DATA TO USE:
----------------

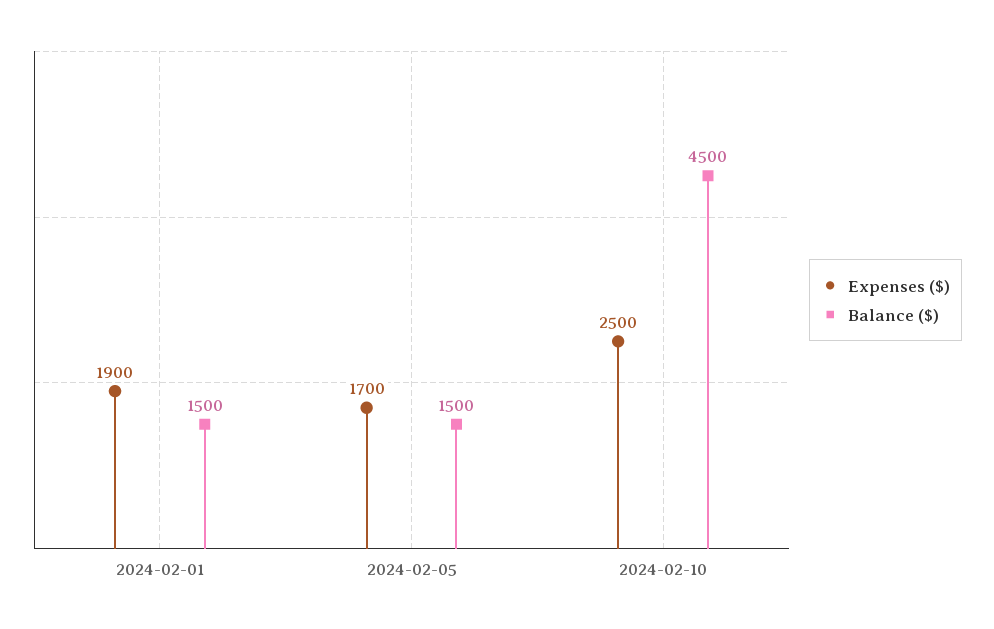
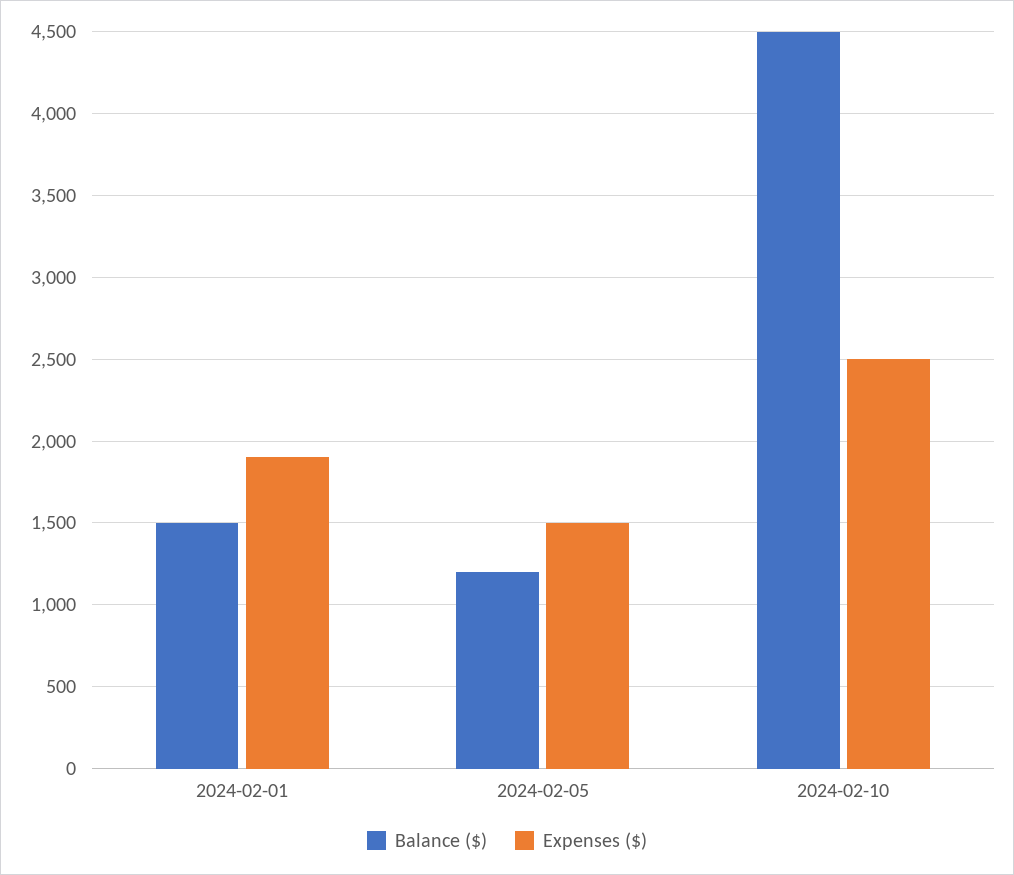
Expenses ($), 2024-02-05: 1700 -> 1500
Balance ($), 2024-02-05: 1500 -> 1200

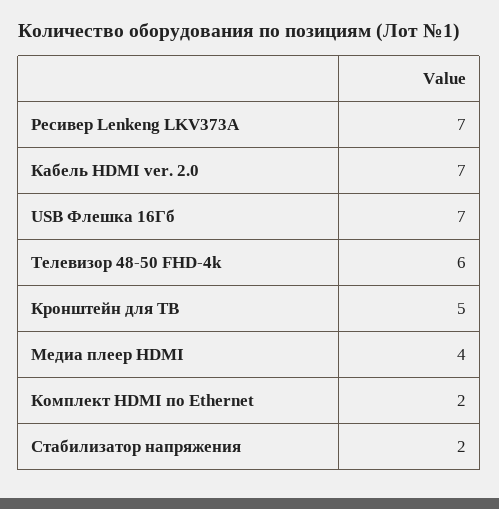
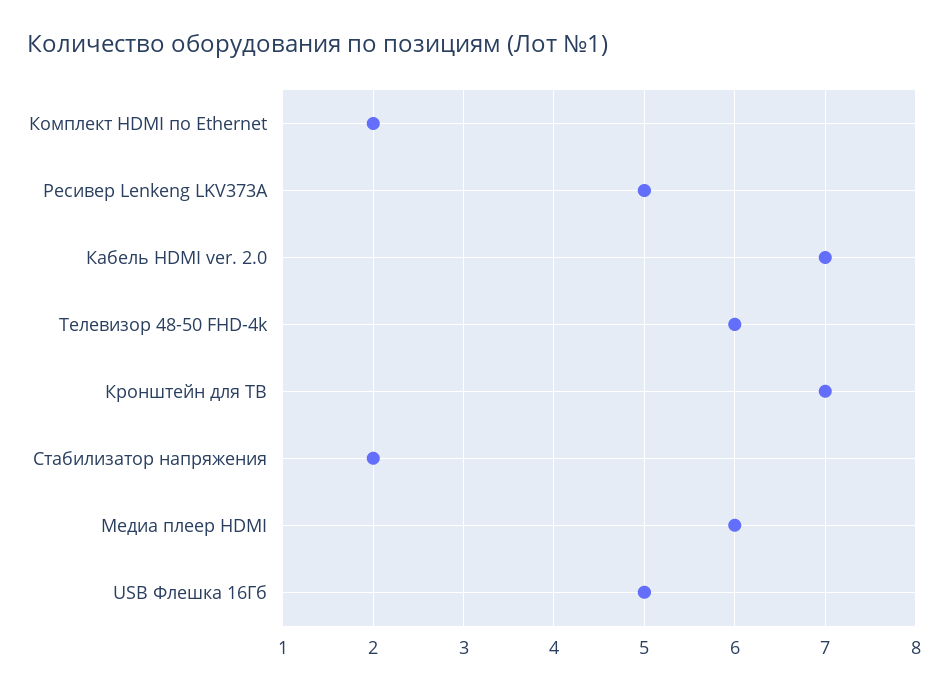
Ресивер Lenkeng LKV373A: 7 -> 5
USB Флешка 16Гб: 7 -> 5
Кронштейн для ТВ: 5 -> 7
Медиа плеер HDMI: 4 -> 6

----------------

JOB: Return only this span, exactly: the line that contains "USB Флешка 16Гб: 7 -> 5" and all lines after it to the end of the records.

TASK RESULT:
USB Флешка 16Гб: 7 -> 5
Кронштейн для ТВ: 5 -> 7
Медиа плеер HDMI: 4 -> 6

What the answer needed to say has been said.